Other Mount Airy officials did not respond to Harris comments Thursday. No timetable has been set for a decision on the matter.

Hearing Set On
Also Thursday night, the city commissioners scheduled a public hearing for their next meeting on Dec. 3 on an incentives package for an unidentified company proposing to expand here. The firm has not been identified publicly, but sources say the project involves a bakery manufacturer and a site at Piedmont Triad West Corporate Park.
That incentives package could total $292,256, according to city documents. It includes a transfer of land held jointly by Mount Airy and Surry County with a value to the city of $230,911. The remainder of the package includes a tax incentive grant amounting to 45 percent of property taxes that would be paid by the company over a five-year period, not to exceed $61,345.
While board members did approve holding the hearing at 7:30 p.m. on Dec. 3, there was little discussion on the actual project, except for Commissioner Jon Cawley questioning the value of the land involved.
Is that the tax value? Cawley asked of the $230,911 figure, inquiring of City Manager Don Brookshire as to whether it reflected an earlier period when land prices were higher.
Brookshire replied that the cost cited is the estimated value that includes improvements to the property. The city manager said he was unsure of the exact pricing process involved, but pointed out that the $230,911 figure is a very important number. He explained it will allow local officials to match a state grant for the economic-development proposal, for which the county also is expected to provide incentives.
The project could affect up to 200 jobs, based on estimates supplied by a source.
Officials have declined to name the industry, which now bears the code name Project Dough, due to sensitive negotiations that are occurring in an effort to achieve a favorable decision by the manufacturer.
Two other matters were approved by the board Thursday night related to Piedmont Triad West Corporate Park.
One involved a board decision to seek certification for two prime sites there of between 30 and 40 acres. That process will cost up to $80,000, to be split equally with Surry County. The certification procedure will involve acquiring such items as engineering studies, soil borings, grading plans and topographical maps to ensure the sites are suitable for tenants.
Local economic and other officials say the effort will allow the tracts to be marketed more effectively through the N.C. Department of Commerce, since industry officials considering building new plants often choose only certified locations.
Also, the city board amended budget documents to reflect the lower cost required to extend water and sewer lines to serve the two prime sites.
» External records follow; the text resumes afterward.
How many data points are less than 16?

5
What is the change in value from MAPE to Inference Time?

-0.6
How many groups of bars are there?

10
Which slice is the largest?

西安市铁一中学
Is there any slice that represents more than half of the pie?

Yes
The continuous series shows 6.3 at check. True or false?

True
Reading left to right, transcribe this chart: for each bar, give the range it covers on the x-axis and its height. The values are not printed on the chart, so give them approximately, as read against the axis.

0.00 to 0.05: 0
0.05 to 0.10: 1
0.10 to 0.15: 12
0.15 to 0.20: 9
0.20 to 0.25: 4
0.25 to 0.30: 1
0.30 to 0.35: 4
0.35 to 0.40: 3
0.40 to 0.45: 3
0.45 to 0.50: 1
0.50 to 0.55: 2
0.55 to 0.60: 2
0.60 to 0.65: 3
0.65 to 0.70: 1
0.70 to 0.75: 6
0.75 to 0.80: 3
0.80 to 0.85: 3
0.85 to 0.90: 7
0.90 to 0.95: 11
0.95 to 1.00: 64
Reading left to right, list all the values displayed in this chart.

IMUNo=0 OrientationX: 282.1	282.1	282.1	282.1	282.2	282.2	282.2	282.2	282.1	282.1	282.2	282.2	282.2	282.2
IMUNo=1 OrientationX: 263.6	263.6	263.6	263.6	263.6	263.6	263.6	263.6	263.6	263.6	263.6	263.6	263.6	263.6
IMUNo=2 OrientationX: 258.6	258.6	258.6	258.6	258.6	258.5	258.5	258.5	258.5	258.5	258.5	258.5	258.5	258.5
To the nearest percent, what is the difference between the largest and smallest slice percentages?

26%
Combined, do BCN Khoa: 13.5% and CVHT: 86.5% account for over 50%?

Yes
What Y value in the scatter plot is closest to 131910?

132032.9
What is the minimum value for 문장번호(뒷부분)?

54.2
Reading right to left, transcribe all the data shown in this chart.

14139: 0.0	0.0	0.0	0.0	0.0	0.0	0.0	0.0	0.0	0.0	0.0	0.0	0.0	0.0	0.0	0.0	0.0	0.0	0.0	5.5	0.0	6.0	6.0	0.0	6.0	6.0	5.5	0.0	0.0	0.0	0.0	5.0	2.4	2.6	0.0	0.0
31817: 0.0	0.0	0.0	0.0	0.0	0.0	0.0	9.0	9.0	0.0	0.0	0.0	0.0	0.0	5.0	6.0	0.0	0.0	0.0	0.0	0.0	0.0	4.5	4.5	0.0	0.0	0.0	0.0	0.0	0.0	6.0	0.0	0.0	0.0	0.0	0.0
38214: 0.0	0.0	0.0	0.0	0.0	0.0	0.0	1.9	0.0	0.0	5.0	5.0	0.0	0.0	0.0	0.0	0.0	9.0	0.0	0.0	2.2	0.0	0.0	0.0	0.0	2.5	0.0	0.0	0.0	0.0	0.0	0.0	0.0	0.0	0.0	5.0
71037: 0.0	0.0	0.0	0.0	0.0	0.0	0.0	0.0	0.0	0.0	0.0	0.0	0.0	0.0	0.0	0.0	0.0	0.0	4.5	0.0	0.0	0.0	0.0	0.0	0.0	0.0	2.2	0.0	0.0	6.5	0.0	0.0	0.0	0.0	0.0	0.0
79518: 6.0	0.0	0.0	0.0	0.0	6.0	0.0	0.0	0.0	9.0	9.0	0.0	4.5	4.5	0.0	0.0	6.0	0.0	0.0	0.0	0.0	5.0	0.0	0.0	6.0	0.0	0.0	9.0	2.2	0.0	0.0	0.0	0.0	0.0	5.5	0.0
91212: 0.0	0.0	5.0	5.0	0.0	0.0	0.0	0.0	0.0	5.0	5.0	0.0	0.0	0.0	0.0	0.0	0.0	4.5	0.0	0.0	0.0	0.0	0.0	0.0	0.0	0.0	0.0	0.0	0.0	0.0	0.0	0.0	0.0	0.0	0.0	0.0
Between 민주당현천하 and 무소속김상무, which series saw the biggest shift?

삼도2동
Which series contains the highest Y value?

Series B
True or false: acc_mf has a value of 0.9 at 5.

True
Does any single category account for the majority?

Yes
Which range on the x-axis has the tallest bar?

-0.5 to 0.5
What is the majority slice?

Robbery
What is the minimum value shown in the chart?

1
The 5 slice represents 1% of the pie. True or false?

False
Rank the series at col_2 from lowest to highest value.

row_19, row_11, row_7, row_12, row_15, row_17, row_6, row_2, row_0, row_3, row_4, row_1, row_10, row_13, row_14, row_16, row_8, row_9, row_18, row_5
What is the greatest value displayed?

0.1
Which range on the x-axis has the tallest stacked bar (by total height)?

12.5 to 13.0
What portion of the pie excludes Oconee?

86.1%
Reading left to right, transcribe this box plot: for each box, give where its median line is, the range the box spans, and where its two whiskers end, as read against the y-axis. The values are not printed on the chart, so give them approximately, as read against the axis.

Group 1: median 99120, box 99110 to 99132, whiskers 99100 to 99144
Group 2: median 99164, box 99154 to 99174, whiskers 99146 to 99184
The project originally was expected to cost up to $900,000, but actually resulted in a low bid from a contractor of $352,365. That figure was due to factors including a tough economy which has led to more competition among construction firms vying for work.
The commissioners had awarded the contract for the job on Nov. 5, but revised budget documents Thursday to reflect a total $400,000 expense, also to be split with the county. That figure provides for possible unforeseen costs related to the work, with any leftover monies to be returned to the municipal water and sewer fund through which the project is being financed.

Annexation Hearing
In another matter, the city board set a public hearing for Dec. 17 concerning a voluntary annexation request involving property in the North Franklin Road-West Virginia Street area which is not contiguous to the present city limits.
A double-wide mobile home park is proposed for a 31.7-acre tract on Strickland Farm Lane by a High Point Firm, Blue Ridge Companies, which constructs and manages multi-family real estate developments among other projects.
If the annexation is approved, the company is proposing 110 lots on the property, which would be added in phases, a Mount Airy planning official has said.
The company has agreed to pay all the expenses associated with providing water and sewer services to the property line.